大模型无法稳定输出 JSON？几个小技巧解决！

json

适用于现代 C++ 的 JSON。

项目地址：https://gitcode.com/gh_mirrors/js/json

免费下载资源

2401_85963303

1707人浏览 · 2024-07-22 14:36:35

2401_85963303 · 2024-07-22 14:36:35 发布

引子

在几乎除了聊天以外所有的程序调用场景中，我们都希望 LLM 通过某种结构化的方式来输出，便于后续程序处理。在本文中，我们采用一个推书的例子，通过几种方式由简单到复杂地让 LLM 结构化地输出结果。我采用的方法尽量不依赖某个平台或模型的特有功能，而是一些通用的方式来实现。

这个例子很简单，向 LLM 提供一个主题，然后让它推荐几本相关的书，列出其名称、作者、推荐原因以及发表年份。对应的 prompt 可以这么写：

I want you to recommend some books about {topic}.

一般来说，LLM 会给出一大段话，然后用子弹列表的形式列举（当然这个 prompt 太过简单，不一定我想要的四个字段都有）。

对于「纯文本」，程序显然是无法「稳定」解析的。我们需要让它以某种结构化的方式进行输出，例如 JSON 或者 XML。本文中，我们选择 JSON 作为「结构化」输出，我们希望 LLM 输出以下格式的内容。

{
  "items": [
    {
      "name": "1984",
      "author": "George Orwell",
      "reason": "Another classic dystopian novel that explores themes of surveillance, totalitarianism, and individuality in a future society.",
      "year_of_publish": 1949
    },
    {
      "name": "Dune",
      "author": "Frank Herbert",
      "reason": "A sprawling epic set on the desert planet of Arrakis, dealing with politics, religion, and the struggle for control of the planet's valuable spice.",
      "year_of_publish": 1965
    }
  ]
}

注：尽管列表也是一个标准的 JSON，但 OpenAI 的 JSON mode 只支持 JSON object，因此套多一层 items。

起手式：输出示例

先说最简单、通常有效的方式：在 system 中以示例的方式要求 LLM 输出对应格式。
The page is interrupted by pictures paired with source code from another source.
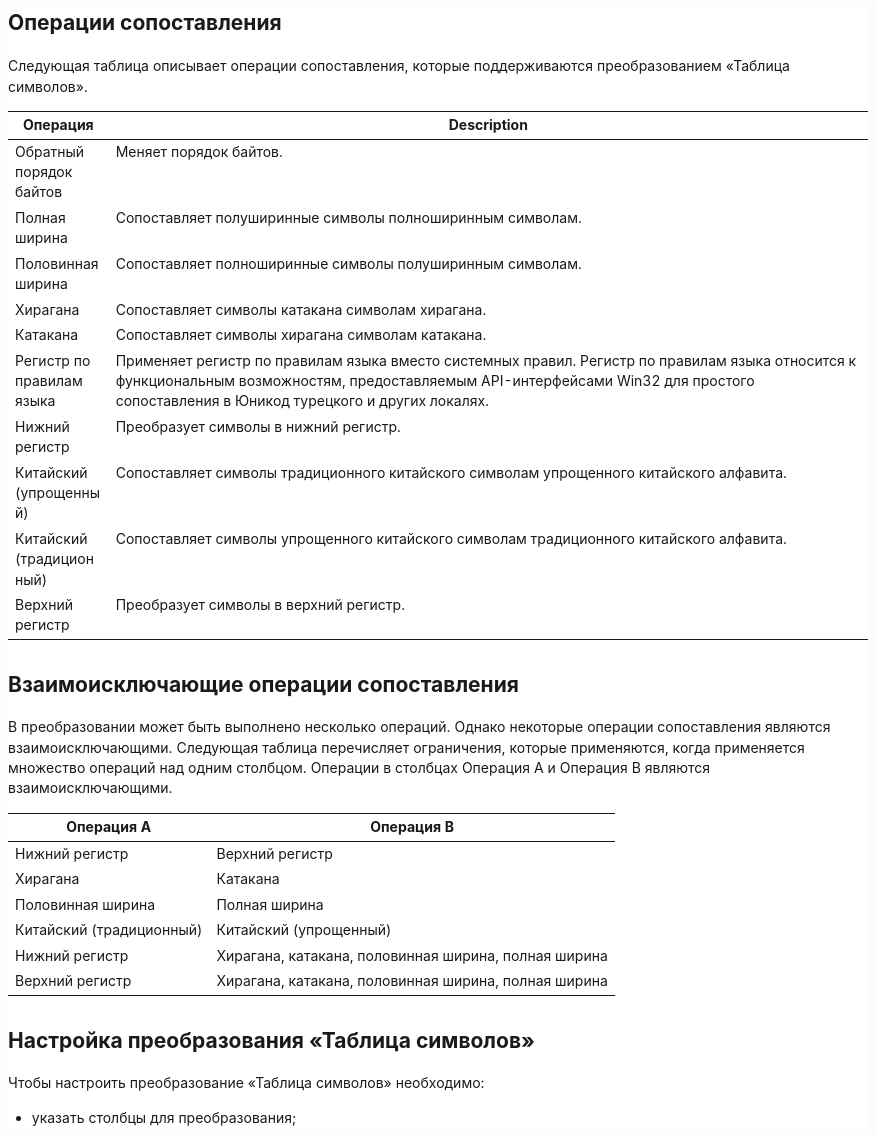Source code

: ## <a name="mapping-operations"></a>Операции сопоставления  
 Следующая таблица описывает операции сопоставления, которые поддерживаются преобразованием «Таблица символов».  
  
|Операция|Description|  
|---------------|-----------------|  
|Обратный порядок байтов|Меняет порядок байтов.|  
|Полная ширина|Сопоставляет полуширинные символы полноширинным символам.|  
|Половинная ширина|Сопоставляет полноширинные символы полуширинным символам.|  
|Хирагана|Сопоставляет символы катакана символам хирагана.|  
|Катакана|Сопоставляет символы хирагана символам катакана.|  
|Регистр по правилам языка|Применяет регистр по правилам языка вместо системных правил. Регистр по правилам языка относится к функциональным возможностям, предоставляемым API-интерфейсами Win32 для простого сопоставления в Юникод турецкого и других локалях.|  
|Нижний регистр|Преобразует символы в нижний регистр.|  
|Китайский (упрощенный)|Сопоставляет символы традиционного китайского символам упрощенного китайского алфавита.|  
|Китайский (традиционный)|Сопоставляет символы упрощенного китайского символам традиционного китайского алфавита.|  
|Верхний регистр|Преобразует символы в верхний регистр.|  
  
## <a name="mutually-exclusive-mapping-operations"></a>Взаимоисключающие операции сопоставления  
 В преобразовании может быть выполнено несколько операций. Однако некоторые операции сопоставления являются взаимоисключающими. Следующая таблица перечисляет ограничения, которые применяются, когда применяется множество операций над одним столбцом. Операции в столбцах Операция A и Операция B являются взаимоисключающими.  
  
|Операция A|Операция B|  
|-----------------|-----------------|  
|Нижний регистр|Верхний регистр|  
|Хирагана|Катакана|  
|Половинная ширина|Полная ширина|  
|Китайский (традиционный)|Китайский (упрощенный)|  
|Нижний регистр|Хирагана, катакана, половинная ширина, полная ширина|  
|Верхний регистр|Хирагана, катакана, половинная ширина, полная ширина|  
  
## <a name="configuration-of-the-character-map-transformation"></a>Настройка преобразования «Таблица символов»  
 Чтобы настроить преобразование «Таблица символов» необходимо:  
  
-   указать столбцы для преобразования;  
  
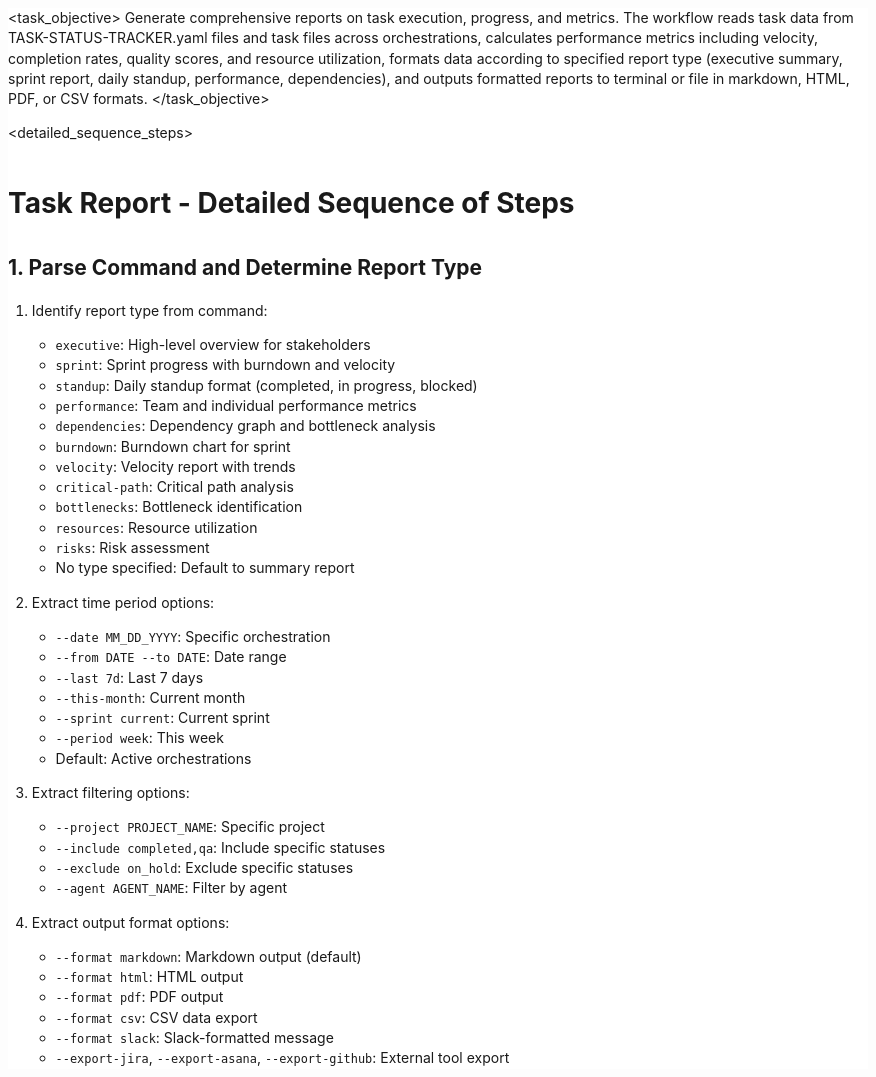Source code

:<task name="Task Report">

<task_objective>
Generate comprehensive reports on task execution, progress, and metrics. The workflow reads task data from TASK-STATUS-TRACKER.yaml files and task files across orchestrations, calculates performance metrics including velocity, completion rates, quality scores, and resource utilization, formats data according to specified report type (executive summary, sprint report, daily standup, performance, dependencies), and outputs formatted reports to terminal or file in markdown, HTML, PDF, or CSV formats.
</task_objective>

<detailed_sequence_steps>
# Task Report - Detailed Sequence of Steps

## 1. Parse Command and Determine Report Type

1. Identify report type from command:
   - `executive`: High-level overview for stakeholders
   - `sprint`: Sprint progress with burndown and velocity
   - `standup`: Daily standup format (completed, in progress, blocked)
   - `performance`: Team and individual performance metrics
   - `dependencies`: Dependency graph and bottleneck analysis
   - `burndown`: Burndown chart for sprint
   - `velocity`: Velocity report with trends
   - `critical-path`: Critical path analysis
   - `bottlenecks`: Bottleneck identification
   - `resources`: Resource utilization
   - `risks`: Risk assessment
   - No type specified: Default to summary report

2. Extract time period options:
   - `--date MM_DD_YYYY`: Specific orchestration
   - `--from DATE --to DATE`: Date range
   - `--last 7d`: Last 7 days
   - `--this-month`: Current month
   - `--sprint current`: Current sprint
   - `--period week`: This week
   - Default: Active orchestrations

3. Extract filtering options:
   - `--project PROJECT_NAME`: Specific project
   - `--include completed,qa`: Include specific statuses
   - `--exclude on_hold`: Exclude specific statuses
   - `--agent AGENT_NAME`: Filter by agent

4. Extract output format options:
   - `--format markdown`: Markdown output (default)
   - `--format html`: HTML output
   - `--format pdf`: PDF output
   - `--format csv`: CSV data export
   - `--format slack`: Slack-formatted message
   - `--export-jira`, `--export-asana`, `--export-github`: External tool export
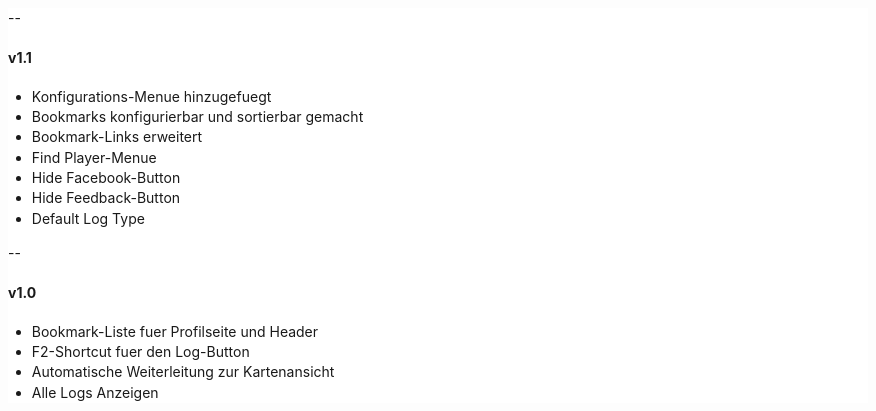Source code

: --
#### v1.1
- Konfigurations-Menue hinzugefuegt
- Bookmarks konfigurierbar und sortierbar gemacht
- Bookmark-Links erweitert
- Find Player-Menue
- Hide Facebook-Button
- Hide Feedback-Button
- Default Log Type

--
#### v1.0
- Bookmark-Liste fuer Profilseite und Header
- F2-Shortcut fuer den Log-Button
- Automatische Weiterleitung zur Kartenansicht
- Alle Logs Anzeigen
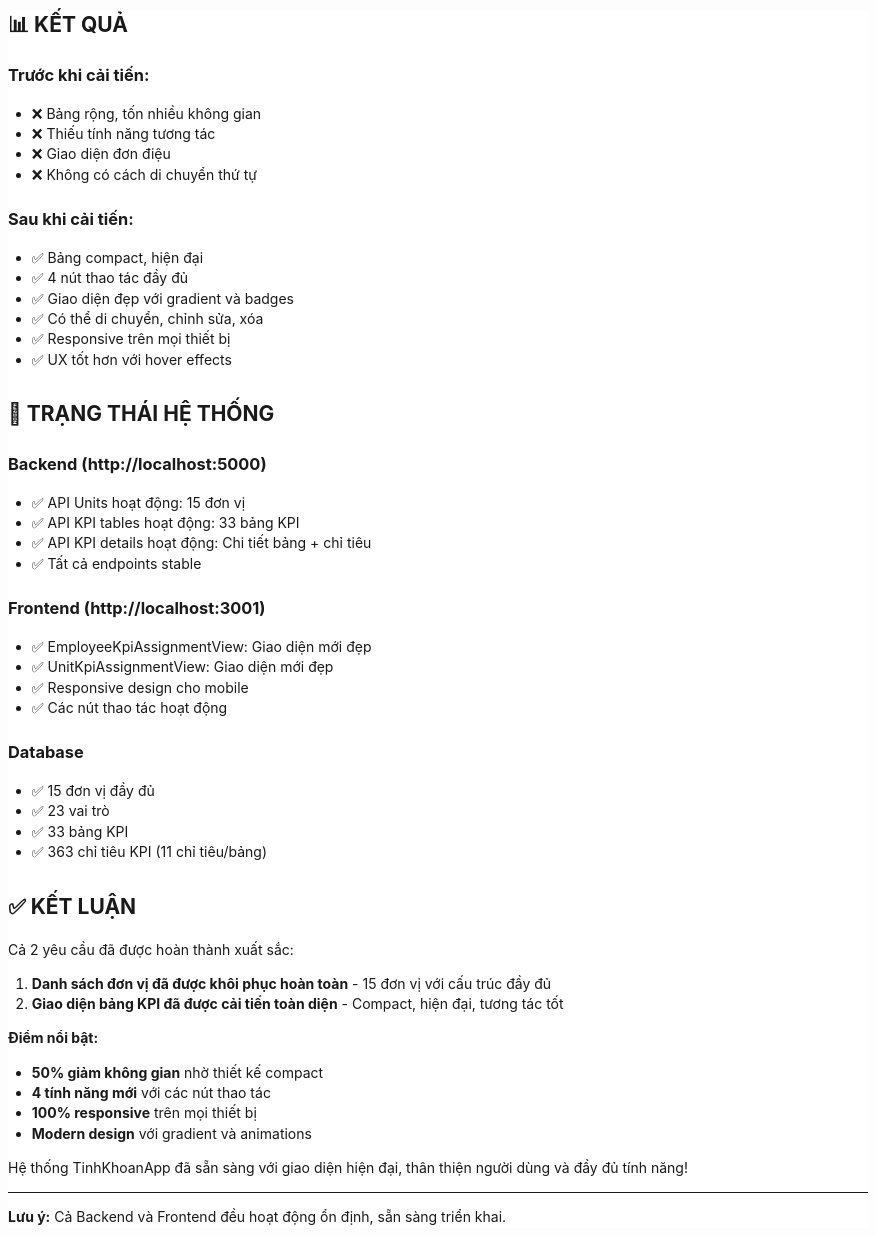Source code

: ## 📊 KẾT QUẢ

### Trước khi cải tiến:
- ❌ Bảng rộng, tốn nhiều không gian
- ❌ Thiếu tính năng tương tác
- ❌ Giao diện đơn điệu
- ❌ Không có cách di chuyển thứ tự

### Sau khi cải tiến:
- ✅ Bảng compact, hiện đại  
- ✅ 4 nút thao tác đầy đủ
- ✅ Giao diện đẹp với gradient và badges
- ✅ Có thể di chuyển, chỉnh sửa, xóa
- ✅ Responsive trên mọi thiết bị
- ✅ UX tốt hơn với hover effects

## 🚀 TRẠNG THÁI HỆ THỐNG

### Backend (http://localhost:5000)
- ✅ API Units hoạt động: 15 đơn vị
- ✅ API KPI tables hoạt động: 33 bảng KPI  
- ✅ API KPI details hoạt động: Chi tiết bảng + chỉ tiêu
- ✅ Tất cả endpoints stable

### Frontend (http://localhost:3001)  
- ✅ EmployeeKpiAssignmentView: Giao diện mới đẹp
- ✅ UnitKpiAssignmentView: Giao diện mới đẹp
- ✅ Responsive design cho mobile
- ✅ Các nút thao tác hoạt động

### Database
- ✅ 15 đơn vị đầy đủ
- ✅ 23 vai trò
- ✅ 33 bảng KPI  
- ✅ 363 chỉ tiêu KPI (11 chỉ tiêu/bảng)

## ✅ KẾT LUẬN

Cả 2 yêu cầu đã được hoàn thành xuất sắc:

1. **Danh sách đơn vị đã được khôi phục hoàn toàn** - 15 đơn vị với cấu trúc đầy đủ
2. **Giao diện bảng KPI đã được cải tiến toàn diện** - Compact, hiện đại, tương tác tốt

**Điểm nổi bật:**
- **50% giảm không gian** nhờ thiết kế compact
- **4 tính năng mới** với các nút thao tác
- **100% responsive** trên mọi thiết bị  
- **Modern design** với gradient và animations

Hệ thống TinhKhoanApp đã sẵn sàng với giao diện hiện đại, thân thiện người dùng và đầy đủ tính năng!

---
**Lưu ý:** Cả Backend và Frontend đều hoạt động ổn định, sẵn sàng triển khai.
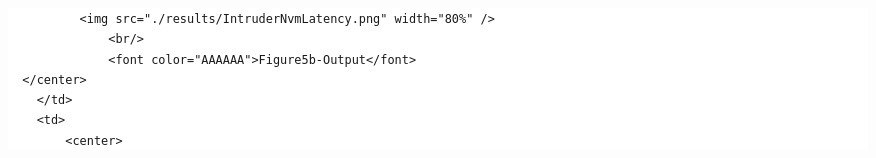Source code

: 			  <img src="./results/IntruderNvmLatency.png" width="80%" />
				  <br/>
				  <font color="AAAAAA">Figure5b-Output</font>
      </center>
		</td>
		<td>
			<center>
I want you to recommend some books about {topic}.
Do NOT include anything other than a json object in your output.

Your output should look like this:
{
  "items": [
    {
      "name": "1984",
      "author": "George Orwell",
      "reason": "Another classic dystopian novel that explores themes of surveillance, totalitarianism, and individuality in a future society.",
      "year_of_publish": 1949
    },
    {
      "name": "Dune",
      "author": "Frank Herbert",
      "reason": "A sprawling epic set on the desert planet of Arrakis, dealing with politics, religion, and the struggle for control of the planet's valuable spice.",
      "year_of_publish": 1965
    }
  ]
}

划重点，Your output should look like this: 让模型以指定的格式输出。

这种方式的好处是非常通用，对任意模型都可以用，而且消耗的 token 数相对比较少（你甚至可以把长文本直接替换成 xxx）。坏处是，当结构比较复杂（例如同时存在多种类型）或者逻辑比较复杂时，或者模型抽风，就容易生成出多余的东西，无法解析到有效的 JSON。

进阶：JSON mode

针对上面模型抽风输出了无效 JSON 的场景，OpenAI 和 Claude都有 JSON mode，其中 Claude 还支持 XML。在指定输出格式后，模型会「尽力保证」输出合法的 JSON object（是的，还是有可能抽风）。

需要注意，OpenAI 的模型需要在 prompt 中包含「JSON」字样才能启用 JSON mode，否则会生成失败。我们只需稍作修改：

I want you to recommend some books about {topic}.
Do NOT include anything other than a json object in your output.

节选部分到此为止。